* _What you will do_: Go line by line through the data and copy those with the word "松葉屋家具店".

* _Data to process_:
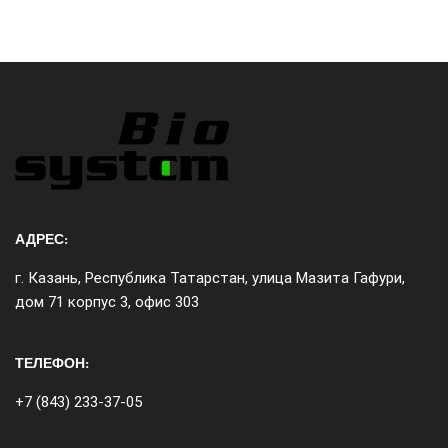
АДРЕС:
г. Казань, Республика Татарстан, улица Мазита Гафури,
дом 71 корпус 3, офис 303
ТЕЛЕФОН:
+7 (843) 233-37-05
==
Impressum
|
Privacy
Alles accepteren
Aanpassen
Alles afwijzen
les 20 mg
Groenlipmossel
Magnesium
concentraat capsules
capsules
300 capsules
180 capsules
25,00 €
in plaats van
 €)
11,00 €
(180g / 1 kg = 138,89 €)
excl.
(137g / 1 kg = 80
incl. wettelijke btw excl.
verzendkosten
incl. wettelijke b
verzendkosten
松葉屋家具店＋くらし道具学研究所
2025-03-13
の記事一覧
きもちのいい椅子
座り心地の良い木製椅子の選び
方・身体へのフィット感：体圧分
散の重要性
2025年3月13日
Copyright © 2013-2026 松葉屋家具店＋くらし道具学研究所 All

* _Expected output_:
松葉屋家具店＋くらし道具学研究所
Copyright © 2013-2026 松葉屋家具店＋くらし道具学研究所 All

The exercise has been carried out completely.